Monday, August 02, 2010

And...no. (GOP regains generic congressional edge)




After a short-lived lead change, the GOP has regained the generic congressional poll lead they've had for several weeks. Charlie Cook got caught with his pants down on this, and he's probably not the only columnist who didn't catch the quick change.



Obama's approval rating is 45%--Clinton's was 46% on the eve of the disasterous 1994 midterms. Historically, according to this WSJ blog I just read (how's that for a citation), generic congressional poll differences have done a good job pr...edicting midterms, the more difference nationally, the more seats won/lost. Worse for the Democrats, as the election draws nearer, Gallup will switch from polling registered voters to likely voters, which is expected to bump GOP numbers up even higher. Finally, just for gee-whiz sake, the reason all this is true is that older white voters make up a higher percentage of midterm voters than their percentage in general elections.

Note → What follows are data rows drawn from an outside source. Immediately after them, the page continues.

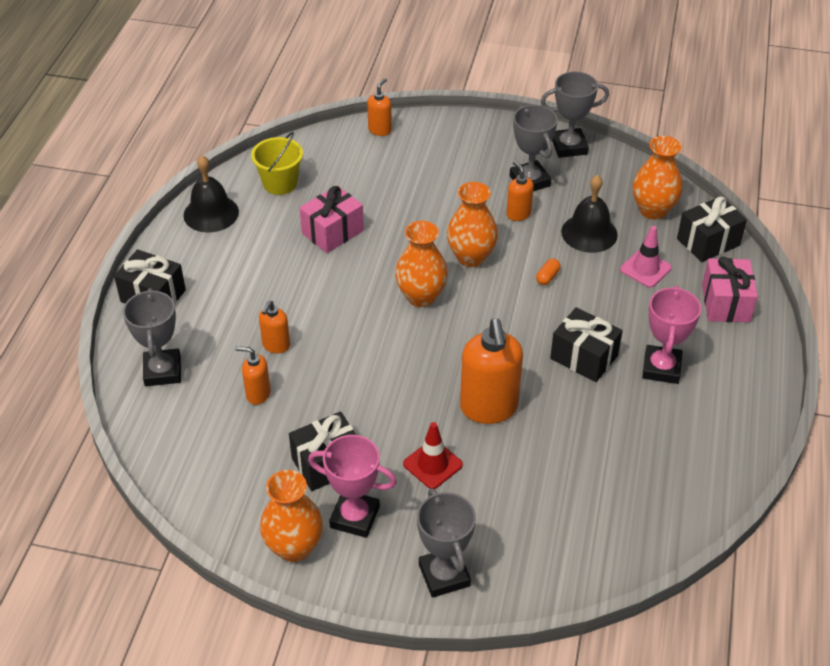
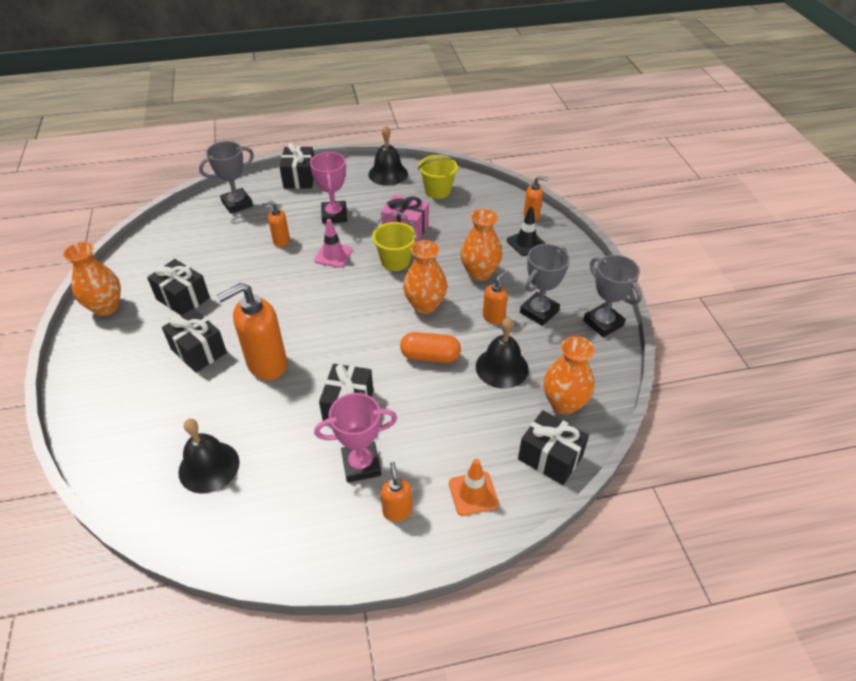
camera: 65 degrees right, 0 degrees up
(258, 394) = (234, 248): orange soap dispenser -> orange soap dispenser (397, 511)
(355, 517) = (138, 327): pink trophy -> pink trophy (334, 215)
(384, 257) = (395, 261): none -> yellow bucket
(421, 296) = (366, 292): orange vase -> orange vase (479, 273)
(422, 151) = (526, 243): none -> black traffic cone
(432, 464) = (199, 351): red traffic cone -> black gift
(444, 575) = (95, 389): grey trophy -> none
(547, 277) = (430, 356): orange capsule -> orange capsule, size x1.97
(612, 486) = (209, 467): none -> black bell
(645, 269) = (481, 419): pink traffic cone -> pink traffic cone (333, 255)
(725, 303) = (473, 493): pink gift -> orange traffic cone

That may comfort Democrats considerably in 20 years but makes things pretty dismal now.  And in 20 years, there will be a genuine major party to the left of the Democrats anyway. 

On the other hand, if the GOP does win control of both houses in November, I wouldn't be surprised if Obama's approval ratings shot up through the roof by March or April.

1 comment:

Anonymous said...

yeah, but there's something fishy with the gallup poll. it's a combined 9 point swing for literally no reason at all (i.e. no event to justify it). we need to wait a week to see if it holds or now.